Mostly, I just decided I wanted to play the game, and I was willing to settle for two stars. I wonder how this might apply to kids and school: we’ve all known kids who likes school, engage with classes, but don’t necessarily care about the grade. It is an external motivation that can take away the intrinsic joy of an activity.

Maybe some day, I’ll return and work on those three stars but for now, I’m settling for two and enjoying the game.


Relaxing With Minecraft

I am not much of a gamer but, for some reason, I find Minecraft very relaxing, even when I’m getting blown up and losing all my stuff. It’s pretty easy to avoid dying, actually, but if you just want to build, you can switch into the creative mode that is safe and offers up all the inventory you could ever want.

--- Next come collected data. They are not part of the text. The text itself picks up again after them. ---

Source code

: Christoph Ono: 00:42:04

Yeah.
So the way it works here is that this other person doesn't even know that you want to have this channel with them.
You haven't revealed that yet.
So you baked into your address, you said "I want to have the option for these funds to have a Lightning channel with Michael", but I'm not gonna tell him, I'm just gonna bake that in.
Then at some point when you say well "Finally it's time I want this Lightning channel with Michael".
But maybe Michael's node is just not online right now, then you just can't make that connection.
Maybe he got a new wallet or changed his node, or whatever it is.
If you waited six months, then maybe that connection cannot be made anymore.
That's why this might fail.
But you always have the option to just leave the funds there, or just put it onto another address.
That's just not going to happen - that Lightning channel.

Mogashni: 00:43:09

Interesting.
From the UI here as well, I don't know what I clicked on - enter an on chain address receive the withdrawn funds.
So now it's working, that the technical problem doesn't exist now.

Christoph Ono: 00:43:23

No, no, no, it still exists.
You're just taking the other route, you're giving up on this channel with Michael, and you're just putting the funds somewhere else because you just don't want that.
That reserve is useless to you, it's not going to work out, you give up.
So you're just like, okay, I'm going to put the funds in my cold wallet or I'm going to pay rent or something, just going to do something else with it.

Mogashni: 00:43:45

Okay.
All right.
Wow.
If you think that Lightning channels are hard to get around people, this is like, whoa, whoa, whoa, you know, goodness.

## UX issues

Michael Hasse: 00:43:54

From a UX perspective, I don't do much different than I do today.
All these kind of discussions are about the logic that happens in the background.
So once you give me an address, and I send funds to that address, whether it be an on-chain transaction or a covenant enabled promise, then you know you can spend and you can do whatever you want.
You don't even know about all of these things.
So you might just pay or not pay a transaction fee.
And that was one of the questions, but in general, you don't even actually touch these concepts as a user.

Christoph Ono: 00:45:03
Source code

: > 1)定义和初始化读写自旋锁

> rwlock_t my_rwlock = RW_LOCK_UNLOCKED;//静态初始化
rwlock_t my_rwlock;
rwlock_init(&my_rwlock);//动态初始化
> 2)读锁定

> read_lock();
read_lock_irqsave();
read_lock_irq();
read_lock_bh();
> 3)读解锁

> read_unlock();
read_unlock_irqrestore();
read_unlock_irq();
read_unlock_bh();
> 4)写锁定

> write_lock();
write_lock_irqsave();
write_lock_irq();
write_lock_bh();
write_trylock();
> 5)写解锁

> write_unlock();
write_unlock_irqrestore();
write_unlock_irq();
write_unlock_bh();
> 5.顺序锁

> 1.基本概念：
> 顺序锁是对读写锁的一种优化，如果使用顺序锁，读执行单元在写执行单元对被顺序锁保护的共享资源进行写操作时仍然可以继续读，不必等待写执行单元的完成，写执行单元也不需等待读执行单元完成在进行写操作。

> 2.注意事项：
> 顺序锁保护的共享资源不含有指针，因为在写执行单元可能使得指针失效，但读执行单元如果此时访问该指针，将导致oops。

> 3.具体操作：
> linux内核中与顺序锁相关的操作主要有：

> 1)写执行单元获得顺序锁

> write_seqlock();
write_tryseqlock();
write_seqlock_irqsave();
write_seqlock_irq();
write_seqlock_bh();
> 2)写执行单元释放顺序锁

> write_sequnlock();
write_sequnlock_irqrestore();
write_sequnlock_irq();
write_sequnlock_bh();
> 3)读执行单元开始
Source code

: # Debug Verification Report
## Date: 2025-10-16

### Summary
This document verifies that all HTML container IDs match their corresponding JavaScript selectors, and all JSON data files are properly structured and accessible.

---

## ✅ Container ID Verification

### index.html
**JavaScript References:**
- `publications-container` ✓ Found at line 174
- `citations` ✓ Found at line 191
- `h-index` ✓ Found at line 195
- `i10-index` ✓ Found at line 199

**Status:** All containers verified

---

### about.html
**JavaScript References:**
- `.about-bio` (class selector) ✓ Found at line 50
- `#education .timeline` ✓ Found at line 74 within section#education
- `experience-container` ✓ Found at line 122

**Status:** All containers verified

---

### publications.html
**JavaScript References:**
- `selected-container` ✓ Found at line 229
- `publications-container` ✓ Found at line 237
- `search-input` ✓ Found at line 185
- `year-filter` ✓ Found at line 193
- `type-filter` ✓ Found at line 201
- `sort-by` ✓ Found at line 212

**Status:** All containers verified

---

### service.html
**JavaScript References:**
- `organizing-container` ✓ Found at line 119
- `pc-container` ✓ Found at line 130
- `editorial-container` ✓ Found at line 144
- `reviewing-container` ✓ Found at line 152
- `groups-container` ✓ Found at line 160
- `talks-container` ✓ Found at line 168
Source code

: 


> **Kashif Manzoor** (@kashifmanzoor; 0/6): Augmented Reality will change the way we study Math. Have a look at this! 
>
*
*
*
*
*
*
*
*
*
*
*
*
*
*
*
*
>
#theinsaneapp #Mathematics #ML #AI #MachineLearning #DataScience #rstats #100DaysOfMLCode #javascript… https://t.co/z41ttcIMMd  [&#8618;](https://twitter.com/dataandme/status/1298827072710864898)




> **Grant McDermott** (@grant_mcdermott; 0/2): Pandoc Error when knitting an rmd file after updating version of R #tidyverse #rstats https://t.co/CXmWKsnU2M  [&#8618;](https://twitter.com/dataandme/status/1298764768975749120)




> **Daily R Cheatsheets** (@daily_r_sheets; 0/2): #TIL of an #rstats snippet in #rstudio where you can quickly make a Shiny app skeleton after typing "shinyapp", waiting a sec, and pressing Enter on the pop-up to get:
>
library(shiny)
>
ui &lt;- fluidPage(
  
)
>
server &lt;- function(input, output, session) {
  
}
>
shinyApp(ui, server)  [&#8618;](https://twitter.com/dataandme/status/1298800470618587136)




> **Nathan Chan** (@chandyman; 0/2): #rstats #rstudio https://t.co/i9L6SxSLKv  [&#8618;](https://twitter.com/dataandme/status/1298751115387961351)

Miners are doing some amazing things with this game/tool. If you are only vaguely aware of Minecraft, the official site is a good starting point for learning more.

I don’t play all the time–I binge for a few days every couple months–but in this go round, which has lasted a few days, I am pretty enamored of the world where was I was spawned. Easy access to resources along with some interesting new features and items. Normally, I play for awhile and then lose interest and delete the world. But, I may keep this one around and stop in now and then.

I was going to name this post Minecraft Mindfulness because playing the game has a flow-like quality that can shut out the rest of the world and focus my thoughts.

What do you do that others might see as “wasting time” but helps relax and focus your mind?

Revisiting a Favorite Game: Zoombinis

I cleaned up my iPad and found Zoombinis. This game was one of my favorites long ago, an I’ve written about playing it more recently.

I started up a new game and, thanks to a bit of vacation, got up to the more difficult levels pretty quickly. I decided to enlist an expert and found this great resource from Miss Norledge that links Zoombinis to maths. For now, I’m working through her advice about the Sneezing Cliffs and set theory, but I am looking forward to reading the rest of her tips.